On some thought, it doesn’t seem all that surprising. Genes play an important role in the most basic of our instincts: survival and procreation. These instincts, then, manifest into some behavioural traits. For example: Immigration concerns threats from out-group members. Welfare issues deal with the question of resource-sharing. Sexual freedom matters to issues of finding mates and raising children.

This behavioural manifestation has important implications to our search for sources of motivation. Consider fear, for example. When our survival is threatened in any shape or form, our first reaction to it is fear. For a man at war, fear is an ally. It helps get his mind and body ready for action (or reaction). It is also an ally to cavemen hunting in jungles. They need to kill their prey and avoid becoming one. Fear helps to keep them on their toes.

For the modern man, though, fear, in many cases, is not just useless but harmful. The fear of failure is the single biggest reason why people fail. And yet, I spot a missed opportunity. The survival instinct is a great source of motivation, if not the greatest. If manipulated, it can be tapped to our advantage.

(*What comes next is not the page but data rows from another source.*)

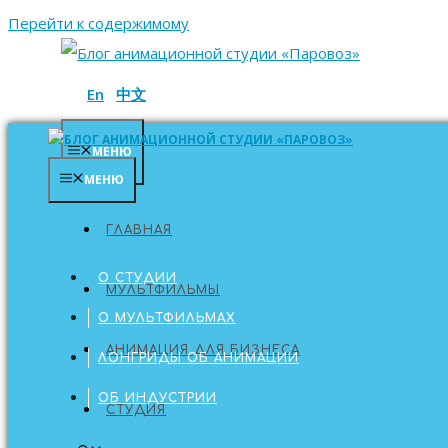
Перейти к содержимому
En
中文
МЕНЮ
МЕНЮ
ГЛАВНАЯ
ГЛАВНАЯ
О СТУДИИ
МУЛЬТФИЛЬМЫ
О МУЛЬТФИЛЬМАХ
АНИМАЦИЯ ДЛЯ БИЗНЕСА
ЛОНГРИДЫ ОБ АНИМАЦИИ
ОБ ИНДУСТРИИ
СТУДИЯ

Simpler said than done, of course. But there is a way. Whenever we put ourselves on the line by making a decision or starting a venture or promising to deliver, it involves going against our natural instinct. Having met the basic need for survival of food, clothing and shelter, doing anything more means doing more than is necessary. At such a point, in essence, we are deciding to take a risk. That is the first step forward. But with that risk comes the fear of failure that causes anxiety. If we give in to the fear and anxiety, we take two steps backward.

If we can separate fear and anxiety from the nominal risk that we are about to take, then we’ve got a way to bend this once-useful manifestation of our survival instinct back in our favour. After taking the plunge, the fear of not being able to deliver could be channeled into a motivation for action. So that separation of risk and fear, once achieved, can mean access to an infinite source of motivation.